Reynoutria japonica
Houtt., 1777
Renouée du Japon
Famille des Polygonaceae

Sous-famille des Polygonoideae
Ordre des Caryophyllales / Pentapetalae / Gunneridae / Eudicotyledons

Une plante considérée comme invasive
mais dont racine, feuille, jeune pousse, tige et graine
sont autorisées dans les compléments alimentaires
selon un Arrêté du 24 juin 2014
qui la nomme toujours sous son nom devenu synonyme :
Fallopia japonica (Houtt.) Ronse Decr., 1988.


Croire qu'il soit simple de vouloir en finir avec les plantes lorsqu'elles sont considérées comme espèces exotiques envahissantes préoccupantes semble être une illusion !
Reynoutria japonica en est un bel exemple.

D'ailleurs ne seraient-ce pas ses nombreux cultivars,
plutôt qu'elle-même, qui deviennent invasifs ?

REYNOUTRIA japonica Houtt.
Renouée du Japon

Dans l'Yonne

  • Commune,
    à la suite de son introduction en Europe dans la première moitié du XIXe siècle par Philipp Franz von Siebold (1796-1866), sa multiplication ayant toujours été facile.
    Elle est désormais très mal aimée et considérée comme INVASIVE, notamment à Avallon et dans le parc du Morvan où il est question d'en finir avec elle et ses grandes monocultures clonales.
  • Vivace par ses rhizomes.
  • Dissémination : hémérochore.
  • Période de floraison approximative :
    Juin-Juillet-Août-Septembre-Octobre.
  • Habitat : jardins, bord des chemins et des rivières.
  • Tailles : 90 à 180 cm
  •  3 mm, femelle ou hermaphrodite mais jamais mâle.
  

Origine supposée des noms

  • générique : fleur dediée à Charles de Saint-Omer, seigneur de Reynoutre (1533–1569) dans les anciens « États de par-deçà » des ducs de Bourgogne tombés aux mains de Charles Quint.

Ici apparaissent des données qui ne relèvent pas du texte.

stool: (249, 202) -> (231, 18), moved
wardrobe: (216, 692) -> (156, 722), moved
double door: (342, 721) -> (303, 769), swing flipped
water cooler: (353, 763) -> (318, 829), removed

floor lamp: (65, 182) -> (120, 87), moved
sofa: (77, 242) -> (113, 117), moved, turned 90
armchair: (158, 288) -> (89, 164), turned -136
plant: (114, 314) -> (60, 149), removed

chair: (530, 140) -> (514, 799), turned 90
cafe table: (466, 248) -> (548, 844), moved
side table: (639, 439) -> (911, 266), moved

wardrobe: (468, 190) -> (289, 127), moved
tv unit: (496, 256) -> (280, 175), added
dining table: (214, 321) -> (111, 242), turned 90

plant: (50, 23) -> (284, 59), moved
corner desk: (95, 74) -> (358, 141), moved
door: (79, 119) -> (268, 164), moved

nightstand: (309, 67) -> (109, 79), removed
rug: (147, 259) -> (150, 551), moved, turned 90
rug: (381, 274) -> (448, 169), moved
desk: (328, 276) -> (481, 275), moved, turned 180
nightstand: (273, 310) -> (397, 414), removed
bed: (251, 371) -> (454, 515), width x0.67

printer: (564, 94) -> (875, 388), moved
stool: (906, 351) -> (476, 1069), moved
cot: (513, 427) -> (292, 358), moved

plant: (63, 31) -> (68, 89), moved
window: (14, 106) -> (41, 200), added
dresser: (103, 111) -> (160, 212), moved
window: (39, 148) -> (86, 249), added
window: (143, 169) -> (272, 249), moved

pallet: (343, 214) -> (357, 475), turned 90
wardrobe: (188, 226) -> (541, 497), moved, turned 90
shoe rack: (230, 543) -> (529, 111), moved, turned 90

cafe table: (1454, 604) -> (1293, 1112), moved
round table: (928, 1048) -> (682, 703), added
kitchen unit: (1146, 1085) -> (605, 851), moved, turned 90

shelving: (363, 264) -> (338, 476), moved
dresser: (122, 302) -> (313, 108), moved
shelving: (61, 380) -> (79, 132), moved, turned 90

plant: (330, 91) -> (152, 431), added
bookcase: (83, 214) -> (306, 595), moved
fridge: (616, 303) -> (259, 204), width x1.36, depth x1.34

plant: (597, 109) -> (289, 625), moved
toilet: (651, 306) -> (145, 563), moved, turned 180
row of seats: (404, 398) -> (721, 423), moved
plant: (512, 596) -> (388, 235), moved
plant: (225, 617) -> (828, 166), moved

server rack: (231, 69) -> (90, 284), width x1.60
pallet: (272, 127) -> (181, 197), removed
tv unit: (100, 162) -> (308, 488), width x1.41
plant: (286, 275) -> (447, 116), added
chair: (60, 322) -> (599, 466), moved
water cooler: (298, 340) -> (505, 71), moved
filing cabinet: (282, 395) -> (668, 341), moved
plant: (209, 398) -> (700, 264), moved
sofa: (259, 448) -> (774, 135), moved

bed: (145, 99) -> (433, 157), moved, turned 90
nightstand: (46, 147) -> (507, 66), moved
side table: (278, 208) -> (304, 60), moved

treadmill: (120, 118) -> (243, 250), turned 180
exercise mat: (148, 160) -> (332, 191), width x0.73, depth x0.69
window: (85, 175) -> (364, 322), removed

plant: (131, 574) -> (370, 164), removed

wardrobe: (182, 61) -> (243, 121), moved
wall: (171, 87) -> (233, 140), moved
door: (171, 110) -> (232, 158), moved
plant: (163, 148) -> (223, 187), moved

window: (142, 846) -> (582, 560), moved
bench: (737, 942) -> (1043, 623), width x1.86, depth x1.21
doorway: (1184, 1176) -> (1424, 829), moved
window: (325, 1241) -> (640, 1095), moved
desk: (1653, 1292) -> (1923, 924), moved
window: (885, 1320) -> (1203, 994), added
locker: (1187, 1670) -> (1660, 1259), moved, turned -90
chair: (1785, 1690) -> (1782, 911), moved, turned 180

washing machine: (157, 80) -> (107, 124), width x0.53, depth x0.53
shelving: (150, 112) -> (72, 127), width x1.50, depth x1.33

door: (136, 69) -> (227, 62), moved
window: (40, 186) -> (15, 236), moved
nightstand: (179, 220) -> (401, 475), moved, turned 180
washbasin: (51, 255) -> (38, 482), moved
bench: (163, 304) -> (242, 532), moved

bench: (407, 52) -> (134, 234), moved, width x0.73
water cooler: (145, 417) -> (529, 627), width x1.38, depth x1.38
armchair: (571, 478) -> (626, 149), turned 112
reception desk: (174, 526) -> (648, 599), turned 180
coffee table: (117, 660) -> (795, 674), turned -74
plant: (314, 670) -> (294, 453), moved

Naturaliste fortuné du XVIe siècle, il était l'ami de Mathias de l'Obel (1538-1616), botaniste flamand, qui disait de lui que, grand amateur de fleurs, il n'avait jamais été avare pour les faire dessiner.
  • spécifique : elle est originaire de l'Asie orientale.
  • Le lectotype de Reynoutria japonica Houtt. se trouve dans l'herbier du Japon de Martinus Houttuyn (1720–1798) à Genève.

Synonymie récente


Quarré les Tombes, Forêt au Duc, 7 septembre 2009

Détails caractéristiques

  • Ses rhizomes peuvent atteindre 15 à 20 m de long et pénétrer dans le sol jusqu’à 2 ou 3 m de profondeur. Ils en font une plante herbacée très envahissante dont l'opportunisme la fait considérer comme invasive.
  • Son port buissonnant, ses tiges creuses.
  • Ses fleurs qui ne sont pas toutes hermaphrodites car c'est une plante gynodioïque, certains pieds ne portant que des fleurs femelles, d’autres que des fleurs hermaphrodites mais il n’y a jamais de fleurs uniquement mâles.
    Leurs étamines de couleur jaune vif sont proéminentes et leurs anthères produisent un pollen abondant. Elles ont 3 styles filiformes et des stigmates papilleux.

    Le premier plant qui a été introduit par Philipp Franz von Siebold était un individu femelle qui constitue aujourd’hui très probablement le plus grand clone végétal femelle de la planète (comme l'indique le site Web du département de Biologie de l'ENS de Lyon).
  • Ses akènes ailés et oblongs, mesurant 4 mm, flottent facilement.
  • C'est également
    • une plante nectarifère attirant de nombreux pollinisateurs (abeilles, papillons, syrphes) et au mois d'octobre ses fleurs constituent pour eux une des dernières ressources importantes de pollen avant l’hiver.
    • une plante médicinale car riche en en glycosides et en resvératrol, un polyphénol présent dans le vin et bienfaisant comme anti-oxydant au niveau vasculaire, comme antivieillissement cérébral, comme anticancéreux....
    • une plante qui, au Printemps, pourrait se transformer en une confiture "sauvagement bonne". Elle se mange couramment au Japon et même dans les restaurants gastronomiques où elle devient "délicieuse".
  •  Comment préparer une délicieuse renouée du Japon ?

  • Elle peut s'hybrider avec Fallopia baldschuanica.